Voltando depois ao jogo, dadas as semelhanças entre o exercício e a situação do jogo de onde foi retirada e dada a forma variada, progressiva e situada como as soluções motoras foram trabalhadas espera-se um transfert positivo real. Refira-se que esta estrutura do exercício foi também utilizada noutros desportos que não os desportos colectivos, como por exemplo na Ginástica Desportiva.

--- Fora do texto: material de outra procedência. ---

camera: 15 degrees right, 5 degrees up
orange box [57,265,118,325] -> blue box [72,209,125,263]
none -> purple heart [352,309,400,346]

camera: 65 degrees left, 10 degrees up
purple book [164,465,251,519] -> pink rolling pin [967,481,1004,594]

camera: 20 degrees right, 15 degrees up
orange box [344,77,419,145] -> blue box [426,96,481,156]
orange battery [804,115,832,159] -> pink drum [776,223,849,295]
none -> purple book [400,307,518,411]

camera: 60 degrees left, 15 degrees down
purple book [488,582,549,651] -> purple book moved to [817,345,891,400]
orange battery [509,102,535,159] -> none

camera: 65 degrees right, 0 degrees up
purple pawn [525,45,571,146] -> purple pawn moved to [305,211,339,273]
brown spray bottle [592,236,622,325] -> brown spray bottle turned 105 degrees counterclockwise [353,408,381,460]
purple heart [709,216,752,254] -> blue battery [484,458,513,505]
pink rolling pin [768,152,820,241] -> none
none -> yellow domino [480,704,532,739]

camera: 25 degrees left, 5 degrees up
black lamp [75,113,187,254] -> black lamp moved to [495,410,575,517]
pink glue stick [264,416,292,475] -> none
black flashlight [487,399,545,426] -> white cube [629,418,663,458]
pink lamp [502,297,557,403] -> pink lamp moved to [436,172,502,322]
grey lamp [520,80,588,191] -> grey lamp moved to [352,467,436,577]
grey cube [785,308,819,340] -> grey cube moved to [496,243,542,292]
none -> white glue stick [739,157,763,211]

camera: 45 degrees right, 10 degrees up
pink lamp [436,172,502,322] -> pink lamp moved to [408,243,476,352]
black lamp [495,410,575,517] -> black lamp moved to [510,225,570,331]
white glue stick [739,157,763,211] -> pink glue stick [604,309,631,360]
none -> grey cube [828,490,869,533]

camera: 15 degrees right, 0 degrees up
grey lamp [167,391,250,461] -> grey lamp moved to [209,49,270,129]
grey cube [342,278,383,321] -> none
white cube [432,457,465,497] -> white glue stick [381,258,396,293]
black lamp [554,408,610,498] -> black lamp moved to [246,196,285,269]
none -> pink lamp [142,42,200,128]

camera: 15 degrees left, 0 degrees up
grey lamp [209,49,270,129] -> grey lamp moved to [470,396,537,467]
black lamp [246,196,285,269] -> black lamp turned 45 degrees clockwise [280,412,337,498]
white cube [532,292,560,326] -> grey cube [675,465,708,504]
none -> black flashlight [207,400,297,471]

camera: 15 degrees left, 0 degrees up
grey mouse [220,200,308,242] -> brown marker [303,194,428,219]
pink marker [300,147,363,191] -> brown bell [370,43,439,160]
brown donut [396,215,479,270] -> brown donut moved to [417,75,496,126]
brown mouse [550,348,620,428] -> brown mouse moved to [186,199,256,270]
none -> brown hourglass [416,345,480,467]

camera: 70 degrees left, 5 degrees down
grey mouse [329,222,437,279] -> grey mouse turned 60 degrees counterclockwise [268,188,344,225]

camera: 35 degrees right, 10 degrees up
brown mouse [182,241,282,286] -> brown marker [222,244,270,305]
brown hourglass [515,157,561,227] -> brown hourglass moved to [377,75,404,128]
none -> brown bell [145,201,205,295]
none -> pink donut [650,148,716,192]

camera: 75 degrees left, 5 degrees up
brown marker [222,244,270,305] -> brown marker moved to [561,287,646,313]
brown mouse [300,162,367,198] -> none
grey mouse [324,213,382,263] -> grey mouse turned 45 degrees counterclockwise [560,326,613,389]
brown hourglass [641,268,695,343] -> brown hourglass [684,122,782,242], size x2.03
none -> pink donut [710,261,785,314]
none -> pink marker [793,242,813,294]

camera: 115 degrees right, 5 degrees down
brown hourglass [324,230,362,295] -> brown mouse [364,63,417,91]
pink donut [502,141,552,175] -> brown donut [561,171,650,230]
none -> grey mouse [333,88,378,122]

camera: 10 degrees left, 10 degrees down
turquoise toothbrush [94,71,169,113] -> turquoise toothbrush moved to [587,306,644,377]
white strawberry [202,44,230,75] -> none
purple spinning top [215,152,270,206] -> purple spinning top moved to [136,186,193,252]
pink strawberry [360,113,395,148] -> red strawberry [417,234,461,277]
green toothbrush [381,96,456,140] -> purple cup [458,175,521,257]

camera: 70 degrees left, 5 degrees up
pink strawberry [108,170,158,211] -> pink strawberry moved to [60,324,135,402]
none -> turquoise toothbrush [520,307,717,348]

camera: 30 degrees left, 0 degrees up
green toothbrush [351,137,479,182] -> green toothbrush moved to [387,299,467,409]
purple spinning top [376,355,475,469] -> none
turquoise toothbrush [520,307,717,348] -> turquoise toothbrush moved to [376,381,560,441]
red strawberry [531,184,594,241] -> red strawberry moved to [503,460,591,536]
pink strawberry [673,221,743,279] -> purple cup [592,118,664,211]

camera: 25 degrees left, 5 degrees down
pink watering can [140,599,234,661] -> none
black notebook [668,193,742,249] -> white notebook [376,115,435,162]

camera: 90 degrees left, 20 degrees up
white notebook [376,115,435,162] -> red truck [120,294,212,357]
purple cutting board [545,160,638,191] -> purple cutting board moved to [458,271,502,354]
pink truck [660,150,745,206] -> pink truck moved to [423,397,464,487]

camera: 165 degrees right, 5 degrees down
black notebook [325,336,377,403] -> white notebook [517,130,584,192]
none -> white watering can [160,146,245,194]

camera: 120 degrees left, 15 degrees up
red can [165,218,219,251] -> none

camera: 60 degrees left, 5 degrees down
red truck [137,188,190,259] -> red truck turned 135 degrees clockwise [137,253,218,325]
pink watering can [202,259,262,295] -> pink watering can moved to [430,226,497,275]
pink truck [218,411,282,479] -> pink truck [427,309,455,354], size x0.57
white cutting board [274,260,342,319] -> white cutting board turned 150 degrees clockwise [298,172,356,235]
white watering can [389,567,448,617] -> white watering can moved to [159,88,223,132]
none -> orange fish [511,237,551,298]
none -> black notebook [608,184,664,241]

Os exercícios são uma das ferramentas práticas do treinador, não a única. Um outro grupo de ferramentas é composto pelas várias formas de jogo: dirigido, condicionado, formal; jogo em formatos reduzidos ou totais. Aliás, pode-se dizer que as formas de exercício e de jogo constituem um continuum, que vai do exercício mais analítico ao jogo mais parecido com a competição formal, havendo até formas de preparação que tentam submeter os jogadores a condições mais duras do que aquelas que eles encontrarão na competição normal.

Saber explorá-los – aos exercícios - naquilo que eles podem dar é um valor em si para os treinadores. E ter uma concepção do exercício que os integre no todo da preparação dos jogadores e equipas faz com que o treinador, mais do que um consumidor de exercícios, seja um conceptor, capaz de criar e adaptar os exercícios e jogos que que os seus jogadores precisam para aprender melhor.

Dufour, P., Tersac, C., & Rat, M. (1961). Une expérience pédagogique en basket. Revue EPS(56), 53-58.
Goirand, P., Journet, J., Marsenach, J., Moustard, R., & Portes, M. (2004). Les stages Maurice Baquet. 1965-1975. Genèse du sport de l'enfant. Paris: L'Harmattan.
Gratereau, R. (1955). Séries de exercícios para a iniciação e o treinamento do basket-ball. Belo Horizonte: Diretoria de esportes de Minas Gerais.
Mérand, R. (1966). Structure d'un exercice de tir au panier en course. Revue EPS(79), 31-35.
Vandevelde, M. (2007a). Éducation physique et basket-ball.
Robert Mérand: un regard neuf sur l'activité de l'élève. Paris: Nouveaux regards / Éditions Syllepse / Centre EPS et Société.